Director Richard Donner has died, USA Today reports. The filmmaker, who was known for his work on Goonies, Lethal Weapon and more, was 91 years old. He died Monday (July 5), as confirmed by his production company, and no cause of death was given.
Donner, a Bronx native who was born in 1930, got his start in the industry directing TV shows, starting in the ’60s with Route 66, The Rifleman, The Twilight Zone, The Man From U.N.C.L.E., Gilligan’s Island, Perry Mason and The Wild Wild West, and more. He directed his first film in 1961 with the debut of X-15, and moved exclusively to films in 1976, when he directed The Omen.
Just years later, he worked with Christopher Reeve, Margot Kidder, Marlon Brando, Gene Hackman and Ned Beatty on 1978’s Superman, the iconic superhero film that earned three Oscar nominations and an Academy Award for visual effects. Following the success of the first Superman film, Donner went on to direct The Toy, Ladyhawke and The Goonies.

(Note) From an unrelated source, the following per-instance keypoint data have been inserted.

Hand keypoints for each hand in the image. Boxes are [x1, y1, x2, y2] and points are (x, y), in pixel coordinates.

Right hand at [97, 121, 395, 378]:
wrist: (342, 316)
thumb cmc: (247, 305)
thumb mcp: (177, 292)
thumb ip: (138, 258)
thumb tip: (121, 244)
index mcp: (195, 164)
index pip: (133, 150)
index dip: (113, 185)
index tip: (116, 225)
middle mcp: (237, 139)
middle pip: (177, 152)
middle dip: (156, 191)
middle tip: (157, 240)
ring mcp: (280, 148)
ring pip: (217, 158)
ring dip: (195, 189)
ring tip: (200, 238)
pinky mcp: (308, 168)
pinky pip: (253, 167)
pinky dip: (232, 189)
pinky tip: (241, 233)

“Richard Donner had the biggest, boomiest voice you could imagine. He commanded attention and he laughed like no man has ever laughed before,” Goonies star Sean Astin tweeted. “Dick was so much fun. What I perceived in him, as a 12-year-old kid, is that he cared. I love how much he cared.” He added, “Goonies Never Say Die.”

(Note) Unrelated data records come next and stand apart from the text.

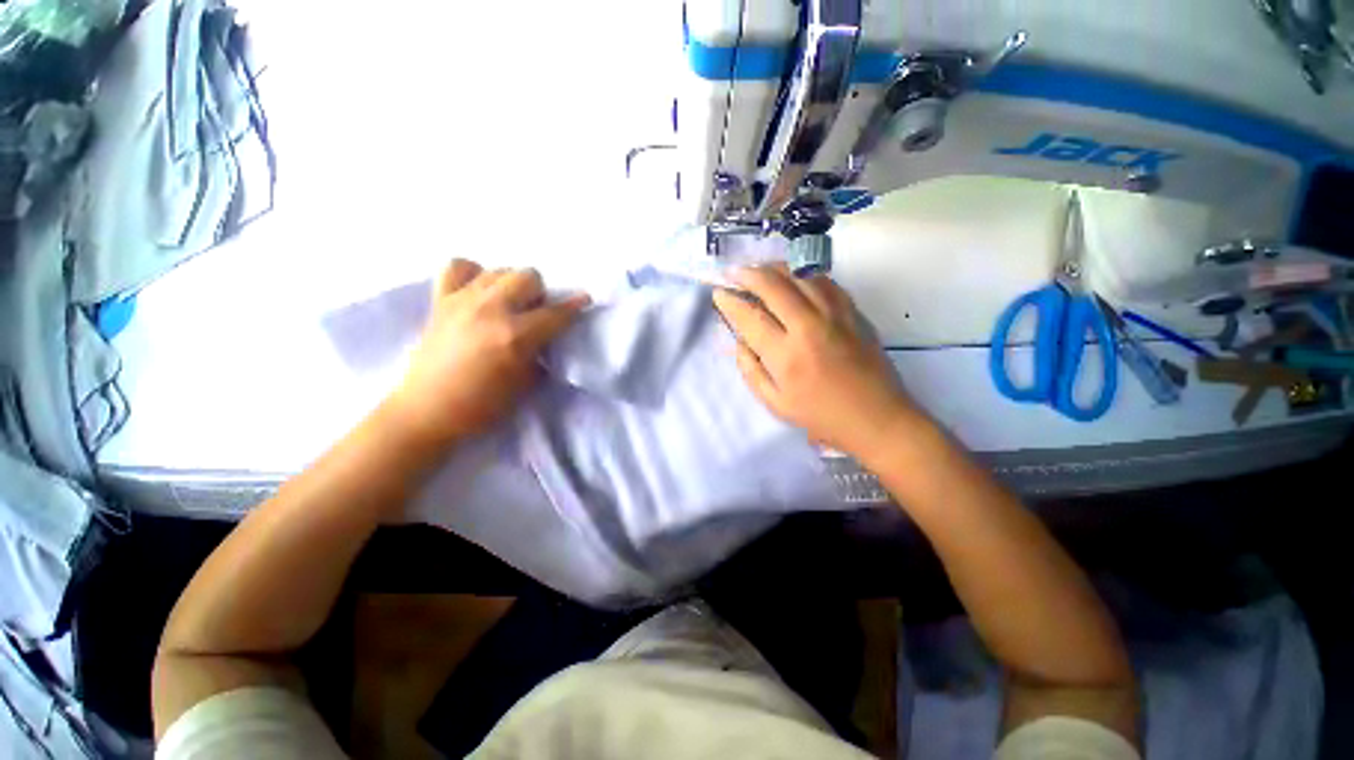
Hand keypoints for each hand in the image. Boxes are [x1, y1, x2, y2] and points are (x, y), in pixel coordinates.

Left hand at [385, 259, 588, 447]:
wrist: (427, 411)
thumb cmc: (482, 406)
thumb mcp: (526, 384)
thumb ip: (541, 354)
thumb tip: (548, 338)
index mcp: (516, 336)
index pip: (556, 313)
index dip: (575, 306)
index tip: (585, 300)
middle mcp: (492, 310)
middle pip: (528, 276)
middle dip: (539, 294)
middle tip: (534, 314)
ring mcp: (463, 301)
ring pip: (499, 269)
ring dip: (512, 285)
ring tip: (508, 305)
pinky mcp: (440, 301)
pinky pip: (458, 267)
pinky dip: (473, 274)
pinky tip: (478, 291)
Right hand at [712, 265, 920, 456]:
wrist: (876, 417)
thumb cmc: (821, 416)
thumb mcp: (776, 403)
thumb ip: (751, 370)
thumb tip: (738, 342)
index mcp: (786, 356)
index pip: (750, 317)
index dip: (730, 302)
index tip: (719, 293)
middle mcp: (809, 328)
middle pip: (774, 286)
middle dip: (749, 274)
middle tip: (734, 272)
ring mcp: (835, 316)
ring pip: (801, 276)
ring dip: (775, 267)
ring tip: (761, 268)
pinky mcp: (854, 312)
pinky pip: (826, 282)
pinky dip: (805, 274)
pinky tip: (795, 276)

Steven Spielberg, who produced The Goonies, shared his own tribute to the late director on Twitter. “Dick had such a powerful command of his movies, and was so gifted across so many genres. Being in his circle was akin to hanging out with your favorite coach, smartest professor, fiercest motivator, most endearing friend, staunchest ally, and — of course — the greatest Goonie of all,” he wrote.
Donner’s Goonies was followed by another hit with the release of 1987’s Lethal Weapon, which went on to spawn a whole franchise with four films in total, all of them directed by Donner.
His later films included Maverick, Assassins, Conspiracy Theory, and Timeline. His most recent directing credit is 2006’s 16 Blocks, an action film starring Bruce Willis.